Dataset entries
=======
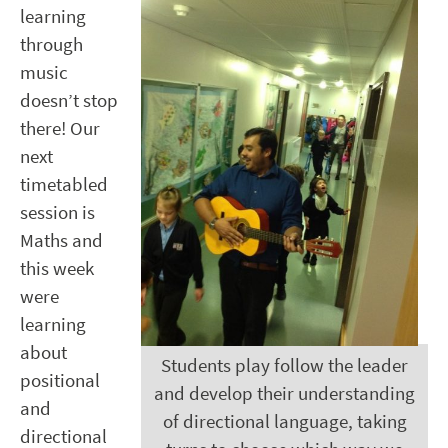
learning
through
music
doesn’t stop
there! Our
next
timetabled
session is
Maths and
this week
were
learning
about
Students play follow the leader
positional
and develop their understanding
and
of directional language, taking
directional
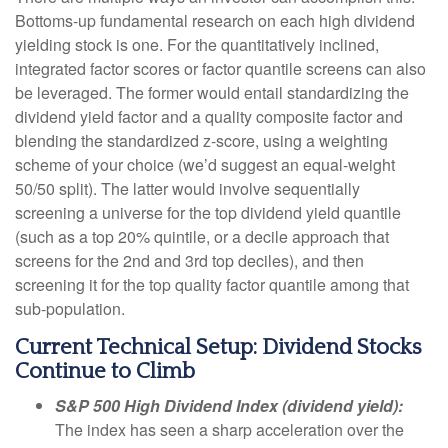
Bottoms-up fundamental research on each high dividend
yielding stock is one. For the quantitatively inclined,
integrated factor scores or factor quantile screens can also
be leveraged. The former would entail standardizing the
dividend yield factor and a quality composite factor and
blending the standardized z-score, using a weighting
scheme of your choice (we’d suggest an equal-weight
50/50 split). The latter would involve sequentially
screening a universe for the top dividend yield quantile
(such as a top 20% quintile, or a decile approach that
screens for the 2nd and 3rd top deciles), and then
screening it for the top quality factor quantile among that
sub-population.
Current Technical Setup: Dividend Stocks
Continue to Climb
S&P 500 High Dividend Index (dividend yield):
The index has seen a sharp acceleration over the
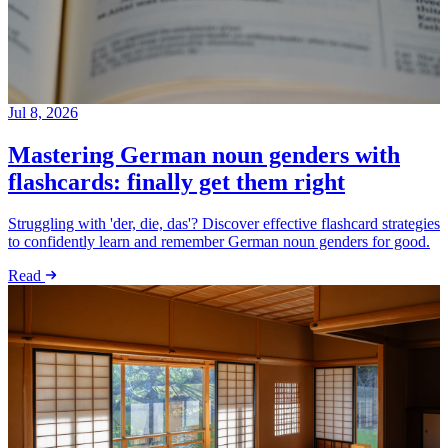
Jul 8, 2026
Mastering German noun genders with
flashcards: finally get them right
Struggling with 'der, die, das'? Discover effective flashcard strategies
to confidently learn and remember German noun genders for good.
Read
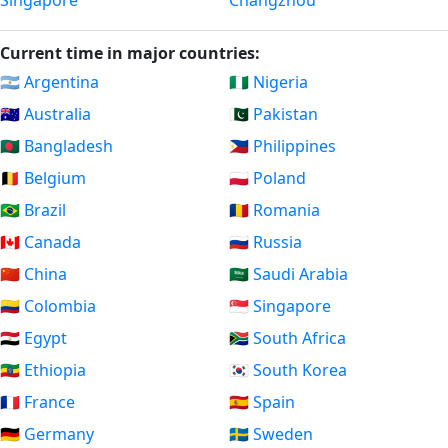
Singapore
Changzhou
Current time in major countries:
🇦🇷 Argentina
🇳🇬 Nigeria
🇦🇺 Australia
🇵🇰 Pakistan
🇧🇩 Bangladesh
🇵🇭 Philippines
🇧🇪 Belgium
🇵🇱 Poland
🇧🇷 Brazil
🇷🇴 Romania
🇨🇦 Canada
🇷🇺 Russia
🇨🇳 China
🇸🇦 Saudi Arabia
🇨🇴 Colombia
🇸🇬 Singapore
🇪🇬 Egypt
🇿🇦 South Africa
🇪🇹 Ethiopia
🇰🇷 South Korea
🇫🇷 France
🇪🇸 Spain
🇩🇪 Germany
🇸🇪 Sweden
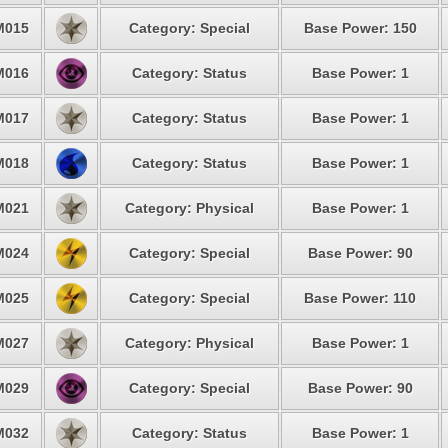
M015
Category: Special
Base Power: 150
M016
Category: Status
Base Power: 1
M017
Category: Status
Base Power: 1
M018
Category: Status
Base Power: 1
M021
Category: Physical
Base Power: 1
M024
Category: Special
Base Power: 90
M025
Category: Special
Base Power: 110
M027
Category: Physical
Base Power: 1
M029
Category: Special
Base Power: 90
M032
Category: Status
Base Power: 1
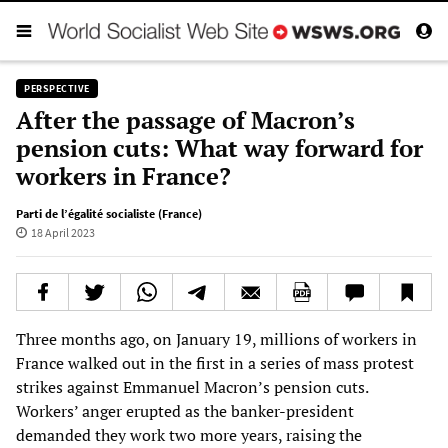
PERSPECTIVE
After the passage of Macron’s
pension cuts: What way forward for
workers in France?
Parti de l’égalité socialiste (France)
18 April 2023
Three months ago, on January 19, millions of workers in
France walked out in the first in a series of mass protest
strikes against Emmanuel Macron’s pension cuts.
Workers’ anger erupted as the banker-president
demanded they work two more years, raising the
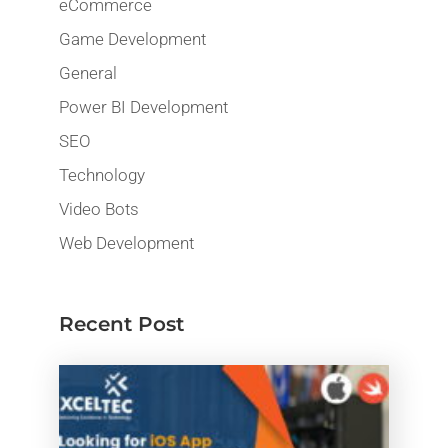
eCommerce
Game Development
General
Power BI Development
SEO
Technology
Video Bots
Web Development
Recent Post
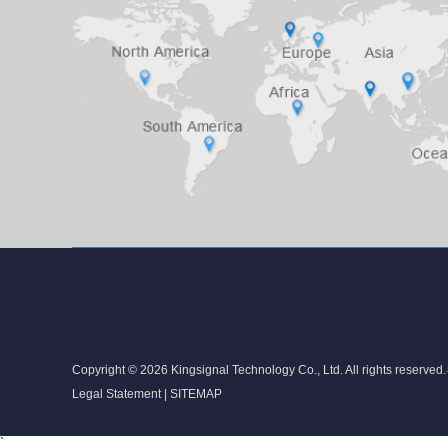
Copyright © 2026 Kingsignal Technology Co., Ltd. All rights reserved.
Legal Statement
|
SITEMAP
`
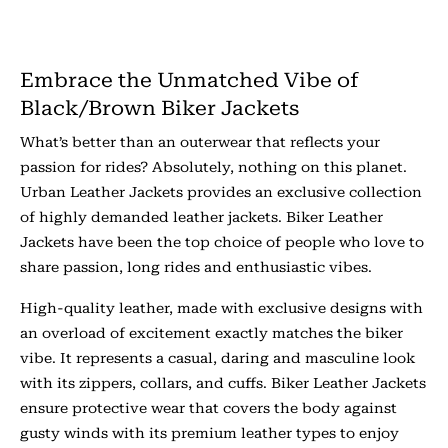
Embrace the Unmatched Vibe of
Black/Brown Biker Jackets
What’s better than an outerwear that reflects your
passion for rides? Absolutely, nothing on this planet.
Urban Leather Jackets provides an exclusive collection
of highly demanded leather jackets. Biker Leather
Jackets have been the top choice of people who love to
share passion, long rides and enthusiastic vibes.
High-quality leather, made with exclusive designs with
an overload of excitement exactly matches the biker
vibe. It represents a casual, daring and masculine look
with its zippers, collars, and cuffs. Biker Leather Jackets
ensure protective wear that covers the body against
gusty winds with its premium leather types to enjoy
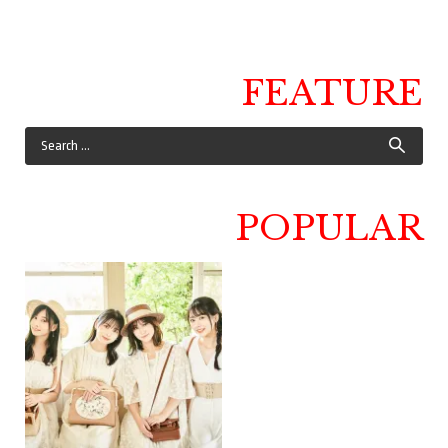
FEATURE
POPULAR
=======
— Directions for this task —
Reproduce verbatim the lines from the one containing "Bottoms-up fundamental research" to the one containing "50/50 split). The", including both of those lines.

— Exercise output —
Bottoms-up fundamental research on each high dividend
yielding stock is one. For the quantitatively inclined,
integrated factor scores or factor quantile screens can also
be leveraged. The former would entail standardizing the
dividend yield factor and a quality composite factor and
blending the standardized z-score, using a weighting
scheme of your choice (we’d suggest an equal-weight
50/50 split). The latter would involve sequentially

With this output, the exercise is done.